#### Выбранный отрывок

Номер 12(13) - декабрь 2010 | |
Чувство Меры
בס''ד Последние тринадцать лет я занимаюсь физикой. А
физика, как известно, – наука точная (менее понятно, что это значит, ибо каждую
лекцию я начинаю с: «пренебрежем тем-то и тем-то», но все привыкли к тому, что
точная). По службе мне приходится иметь дело с измерениями. А также вдалбливать
в голову студентам, что все наше знание покоится на могучем фундаменте
измерений. В свободное от работы время я изучаю Талмуд (хоть следовало бы,
наоборот, в свободное от Талмуда время – трудиться). И вот, что поразительно –
и там приходится иметь дело с мерами. Мудрецы Талмуда озабочены тем, каков
минимальный размер (квант) сукки, все еще позволяющий выполнить заповедь. А
каков максимальный? Сколько, в точности, надо съесть квасного в Песах, дабы
заповедь преступить? И с какого, опять же в точности, времени надо прекратить
есть квасное? На какое расстояние все еще разрешено удаляться от города в
Шабат? И, вообще, все ли вещи имеют меру? Подобными дискуссиями (временами
утомительными) полон Талмуд. Откуда, казалось бы, столь неожиданный и
обостренный интерес к мере у людей, отдавших жизнь комментированию
Священного Писания? Перенесемся в Афины. Казалось бы, Сократа (по
крайней мере, знакомого нам по Платоновским диалогам морально озабоченного Сократа)

########

Задания:
- A) Сколько лет автор выбранного отрывка занимается физикой?
- B) Пожалуйста, определите, соответствует ли выбранному отрывку каждое утверждение, и подкрепите ответ точной цитатой из отрывка. (i) Автор изучает Талмуд в свободное от работы время. (ii) Каждую лекцию автор начинает с формулировки закона сохранения. (iii) Талмуд обсуждает, на какое расстояние разрешено удаляться от города в Шабат.

#### Исходные данные

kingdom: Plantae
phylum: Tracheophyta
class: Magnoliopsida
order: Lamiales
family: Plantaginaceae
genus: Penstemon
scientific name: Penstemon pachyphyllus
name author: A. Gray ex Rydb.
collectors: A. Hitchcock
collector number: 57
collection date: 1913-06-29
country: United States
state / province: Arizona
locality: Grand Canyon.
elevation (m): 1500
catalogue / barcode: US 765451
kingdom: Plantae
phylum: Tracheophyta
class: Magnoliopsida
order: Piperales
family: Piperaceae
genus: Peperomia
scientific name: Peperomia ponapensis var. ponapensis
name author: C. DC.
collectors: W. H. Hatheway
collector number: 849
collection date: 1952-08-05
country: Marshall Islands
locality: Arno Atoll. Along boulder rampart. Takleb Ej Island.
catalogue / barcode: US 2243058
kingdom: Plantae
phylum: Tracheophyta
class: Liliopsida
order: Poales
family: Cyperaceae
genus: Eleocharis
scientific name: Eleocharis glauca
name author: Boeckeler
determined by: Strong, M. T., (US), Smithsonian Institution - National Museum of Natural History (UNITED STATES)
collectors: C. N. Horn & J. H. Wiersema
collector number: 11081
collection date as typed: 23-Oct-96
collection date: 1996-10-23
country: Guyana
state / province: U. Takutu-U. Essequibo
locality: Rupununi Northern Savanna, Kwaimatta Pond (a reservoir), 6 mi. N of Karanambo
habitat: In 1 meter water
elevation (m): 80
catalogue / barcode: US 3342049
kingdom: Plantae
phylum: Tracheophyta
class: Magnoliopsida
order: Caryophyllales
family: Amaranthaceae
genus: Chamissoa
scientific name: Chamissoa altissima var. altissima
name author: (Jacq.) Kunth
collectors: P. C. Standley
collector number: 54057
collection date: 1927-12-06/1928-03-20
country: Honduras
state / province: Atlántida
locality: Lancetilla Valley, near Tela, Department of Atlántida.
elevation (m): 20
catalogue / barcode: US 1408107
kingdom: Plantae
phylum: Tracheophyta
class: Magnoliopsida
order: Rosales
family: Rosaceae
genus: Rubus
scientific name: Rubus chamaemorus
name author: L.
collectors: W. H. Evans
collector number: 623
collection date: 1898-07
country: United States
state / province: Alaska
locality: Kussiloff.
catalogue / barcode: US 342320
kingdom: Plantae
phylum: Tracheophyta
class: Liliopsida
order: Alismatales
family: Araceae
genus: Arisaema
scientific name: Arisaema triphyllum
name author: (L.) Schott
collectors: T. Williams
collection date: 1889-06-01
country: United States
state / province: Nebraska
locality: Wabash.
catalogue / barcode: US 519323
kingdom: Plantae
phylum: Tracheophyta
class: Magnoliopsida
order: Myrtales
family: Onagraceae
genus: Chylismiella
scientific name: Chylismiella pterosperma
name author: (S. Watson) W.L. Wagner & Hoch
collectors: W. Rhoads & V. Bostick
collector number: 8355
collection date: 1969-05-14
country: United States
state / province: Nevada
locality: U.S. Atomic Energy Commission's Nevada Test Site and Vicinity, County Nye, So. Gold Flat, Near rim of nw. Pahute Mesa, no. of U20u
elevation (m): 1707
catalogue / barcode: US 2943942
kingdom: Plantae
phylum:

########

Ответы к заданиям:
- A) Последние тринадцать лет.

- B)
(i) Да: «В свободное от работы время я изучаю Талмуд».
(ii) Нет: «каждую лекцию я начинаю с: „пренебрежем тем-то и тем-то“».
(iii) Да: «На какое расстояние все еще разрешено удаляться от города в Шабат?»